## [Problem details]
Find the line with "pinky pip: (286, 608)" and the line with "middle dip: (270, 576)" in the entries below; output exactly those two lines, every line between them, and no others.

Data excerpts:

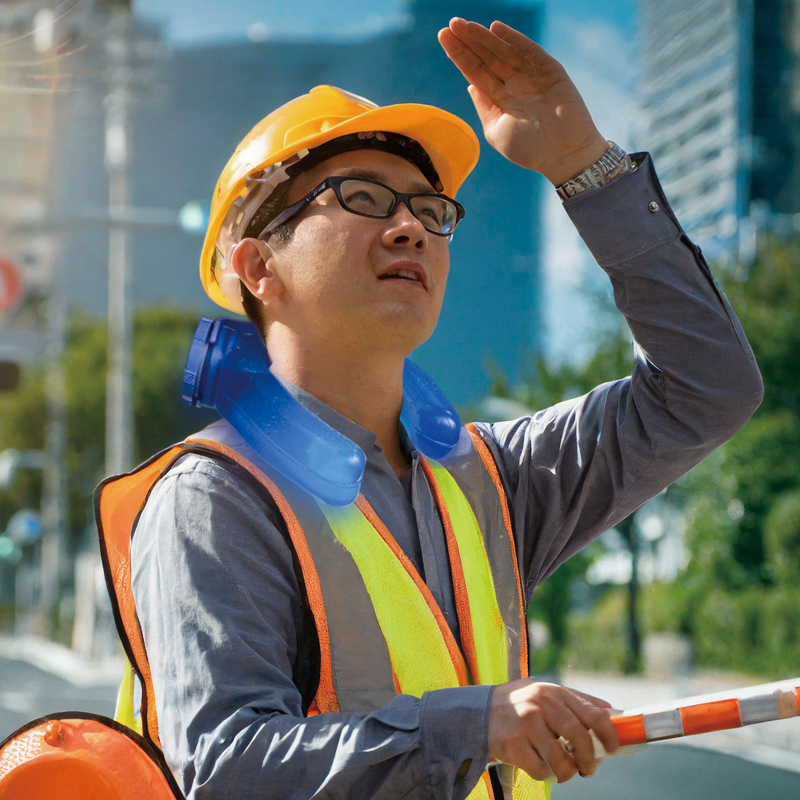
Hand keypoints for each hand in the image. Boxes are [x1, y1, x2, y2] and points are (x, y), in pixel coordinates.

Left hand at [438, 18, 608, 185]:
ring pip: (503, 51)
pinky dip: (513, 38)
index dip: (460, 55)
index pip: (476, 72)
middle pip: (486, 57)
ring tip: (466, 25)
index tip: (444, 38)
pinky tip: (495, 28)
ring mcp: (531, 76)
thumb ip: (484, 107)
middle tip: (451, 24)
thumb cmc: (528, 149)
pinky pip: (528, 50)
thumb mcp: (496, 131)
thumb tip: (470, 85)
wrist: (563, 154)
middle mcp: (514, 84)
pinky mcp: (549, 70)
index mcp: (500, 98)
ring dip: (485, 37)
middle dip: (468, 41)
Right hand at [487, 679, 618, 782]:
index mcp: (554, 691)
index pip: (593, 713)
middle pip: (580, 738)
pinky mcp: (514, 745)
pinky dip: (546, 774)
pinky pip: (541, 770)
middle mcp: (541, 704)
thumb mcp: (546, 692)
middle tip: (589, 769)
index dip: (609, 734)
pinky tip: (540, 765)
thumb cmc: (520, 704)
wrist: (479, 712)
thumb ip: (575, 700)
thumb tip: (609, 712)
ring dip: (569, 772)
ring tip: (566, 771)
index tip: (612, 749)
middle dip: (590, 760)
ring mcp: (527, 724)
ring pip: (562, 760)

...

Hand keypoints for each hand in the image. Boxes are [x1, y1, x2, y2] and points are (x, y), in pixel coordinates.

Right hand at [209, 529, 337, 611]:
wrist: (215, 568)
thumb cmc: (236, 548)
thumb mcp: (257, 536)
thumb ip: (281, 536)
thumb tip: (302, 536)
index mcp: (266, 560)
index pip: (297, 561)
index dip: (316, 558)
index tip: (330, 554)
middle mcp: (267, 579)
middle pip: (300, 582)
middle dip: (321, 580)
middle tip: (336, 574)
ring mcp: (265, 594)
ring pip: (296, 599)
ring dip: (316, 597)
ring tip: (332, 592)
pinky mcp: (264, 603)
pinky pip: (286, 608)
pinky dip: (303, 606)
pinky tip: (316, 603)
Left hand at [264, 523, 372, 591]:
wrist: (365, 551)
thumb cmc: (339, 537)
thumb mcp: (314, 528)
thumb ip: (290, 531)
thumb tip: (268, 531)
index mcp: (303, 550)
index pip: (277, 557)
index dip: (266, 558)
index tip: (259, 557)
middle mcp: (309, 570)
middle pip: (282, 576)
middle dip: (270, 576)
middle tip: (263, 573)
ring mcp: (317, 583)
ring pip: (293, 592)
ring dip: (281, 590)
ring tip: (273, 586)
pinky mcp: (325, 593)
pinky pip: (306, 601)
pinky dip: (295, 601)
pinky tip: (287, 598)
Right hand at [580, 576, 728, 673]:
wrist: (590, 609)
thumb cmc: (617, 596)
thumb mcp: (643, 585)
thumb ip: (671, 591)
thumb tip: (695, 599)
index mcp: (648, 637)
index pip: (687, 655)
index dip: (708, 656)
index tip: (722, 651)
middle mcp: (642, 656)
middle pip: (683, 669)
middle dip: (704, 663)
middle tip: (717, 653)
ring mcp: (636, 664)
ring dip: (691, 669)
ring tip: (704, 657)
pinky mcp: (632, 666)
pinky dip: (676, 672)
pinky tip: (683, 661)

## [Response to this exercise]
pinky pip: (286, 608)
pinky dip: (303, 606)
pinky tip: (316, 603)
Left hand at [264, 523, 372, 591]:
wrist: (365, 551)
thumb cmc: (339, 537)
thumb mcp: (314, 528)
thumb ip: (290, 531)
thumb tip: (268, 531)
index mcp: (303, 550)
index pip: (277, 557)
index dip: (266, 558)
index tip: (259, 557)
middle mcp: (309, 570)
middle pip: (282, 576)
middle dip: (270, 576)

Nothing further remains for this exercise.